Wednesday, May 05, 2010

Kenya - Safaricom complains the competition regulations are unfair and targetted at them

[kbc] Listed Telecoms Company Safaricom has expressed dissatisfaction over the Government's introduction of competition regulations allegedly designed to manage a single entity.

In a press statement signed by Safaricom Chief Executive Officer, Michael Joseph Monday, the company said that it was unfortunate that "the fair competition and equality of treatment regulations in particular are deliberately targeted at the market leader."

Mr. Joseph said that the rules themselves had material deviations from international best practice on competition management.

"This particular regulation seeks to punish the mere existence of a dominant player without compelling the Communications Commission of Kenya (CCK) to undertake a market evaluation of whether the dominant player has acted in an anti-competitive manner within its market segment," said he.

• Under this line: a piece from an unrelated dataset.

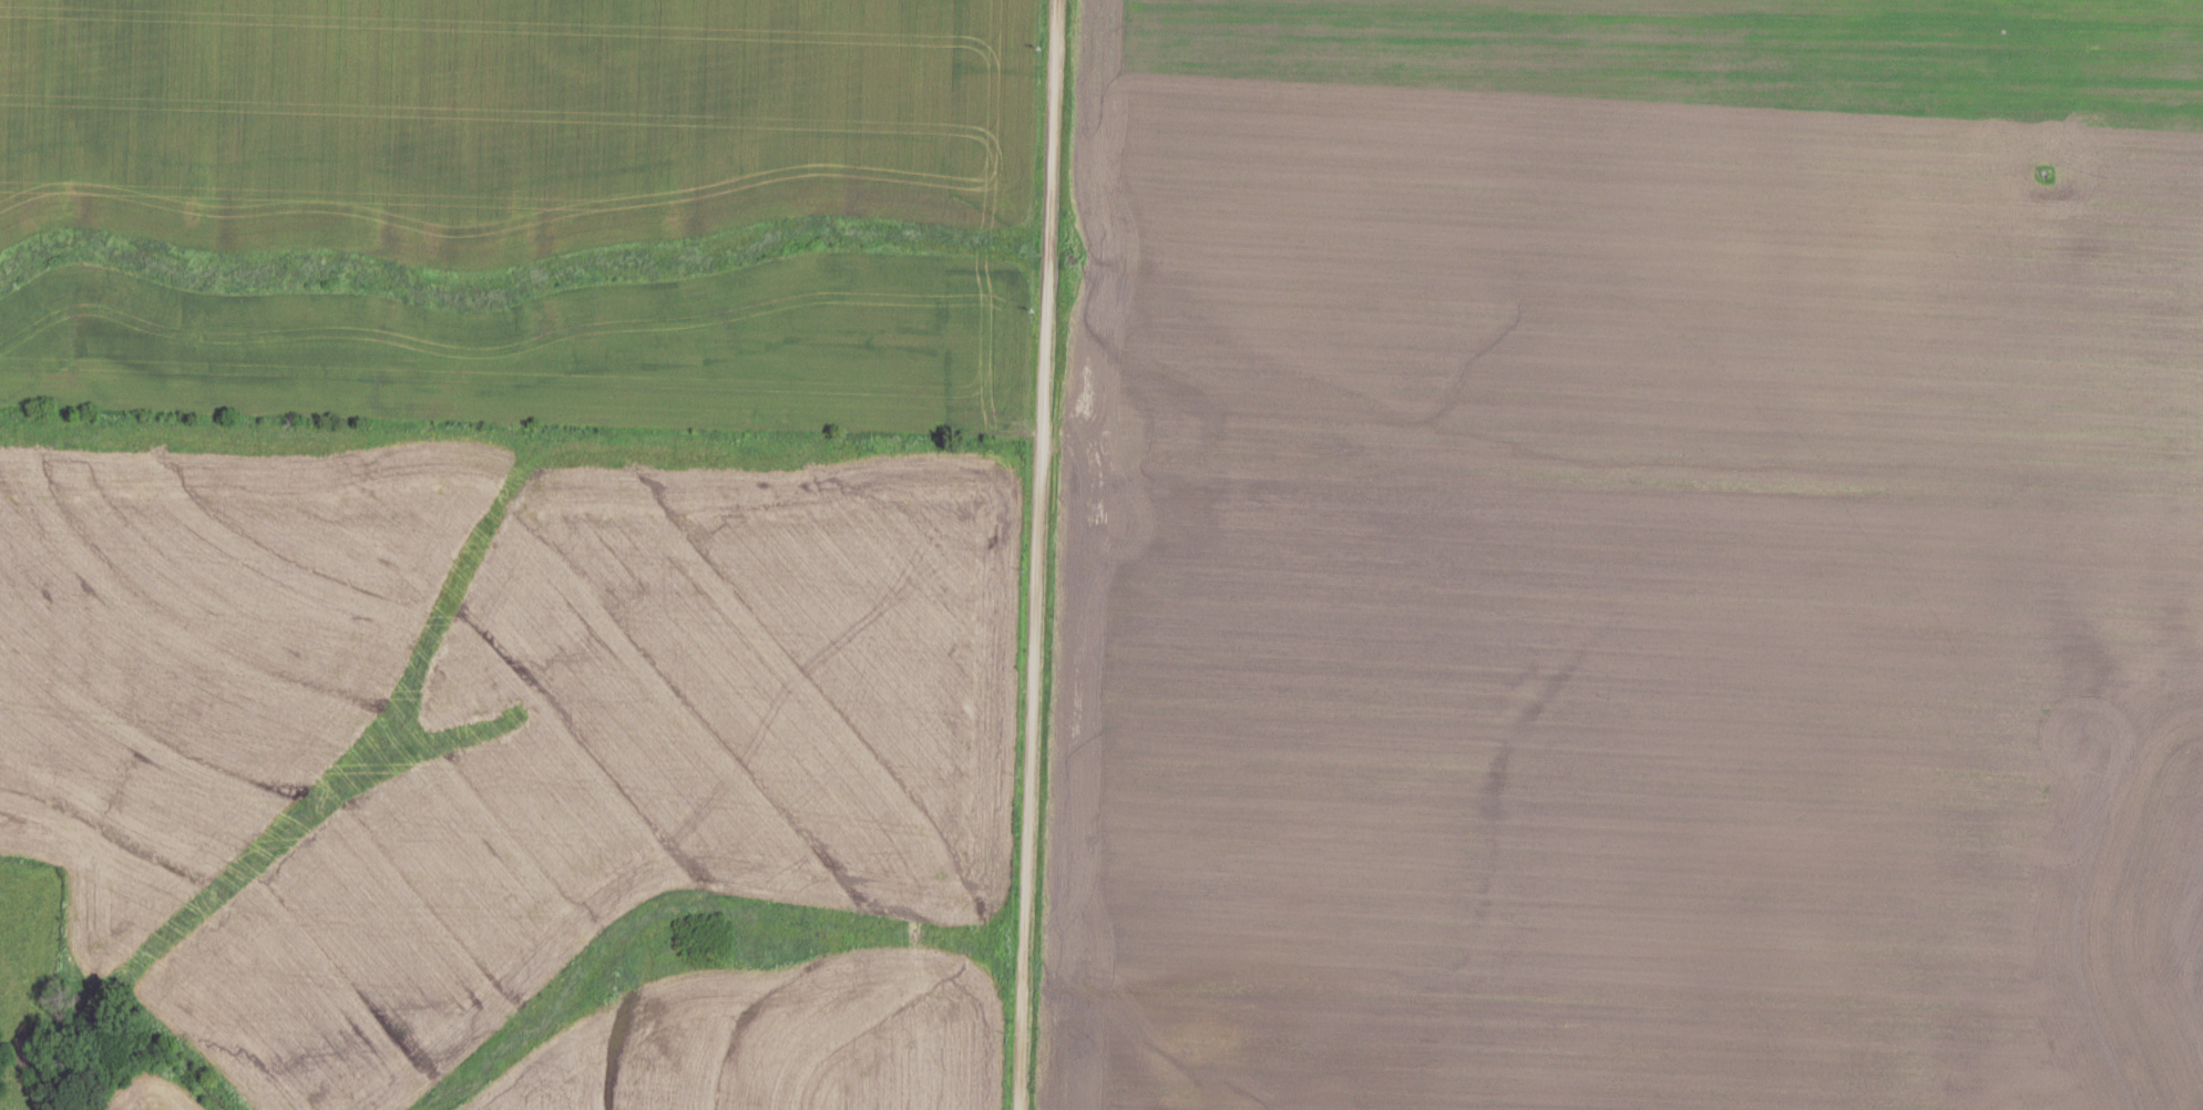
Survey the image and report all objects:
crop: (528, 213)
road: (1024, 555)
crop: (1627, 557)
crop: (525, 758)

The Safaricom boss said such a move would result in the CCK punishing operators who are more successful and innovative than their competitors adding that the Global best practice on competition management provides that the regulatory focus should be regulating the act of abusing a dominant position as opposed to condemning the mere existence of a state of dominance.

The five regulations; Kenya Information and Communications (Dispute Resolution) Regulations 2010, Kenya Information and Communications (Tariff) Regulations 2010, Kenya Information and Communications (Compliance Monitoring, Inspections and Enforcement) Regulations 2010, Kenya Information and Communications (Interconnection and Provision of Fixed Links, Access and Facilities) Regulations 2010 and the Kenya Information and Communications ( Fair Competition and Equality of Treatment ) Regulations 2010 were gazetted by Information and Communications Minister Samuel Poghisio on March 30, this year.

Joseph said with the four vibrant mobile service providers all competing to win increased market share it was self-evident that the telecommunications market is the most competitive industry in the country.

"It therefore goes against the grain of overarching Government economic policy to now seek to introduce retail price controls for telecommunication services," he added.

Mr. Joseph urged the CCK to apply the new regulations to equalize the market akin by becoming a player in the market as opposed to a neutral referee.

"It is our view that the Government has a responsibility to ensure that its laws have equal application and are designed to facilitate growth of the economy by increasing investor confidence in the objectivity of our legal processes," he said.

He at the same time called on the government to urgently review these regulations in the interest of maintaining a fair and transparent competitive environment.

CCK also seeks to introduce price controls in which consumers will be able to retain their user numbers whenever they decide to change service providers.

Industry players see the move as a major victory for service providers such as Yu, Telkom Kenya's Orange and Zain, who have been pressing the regulator to shift the dynamics of competition by making it easier for consumers to move across networks.

Safaricom controls 78 per cent of Kenya's mobile telephone market.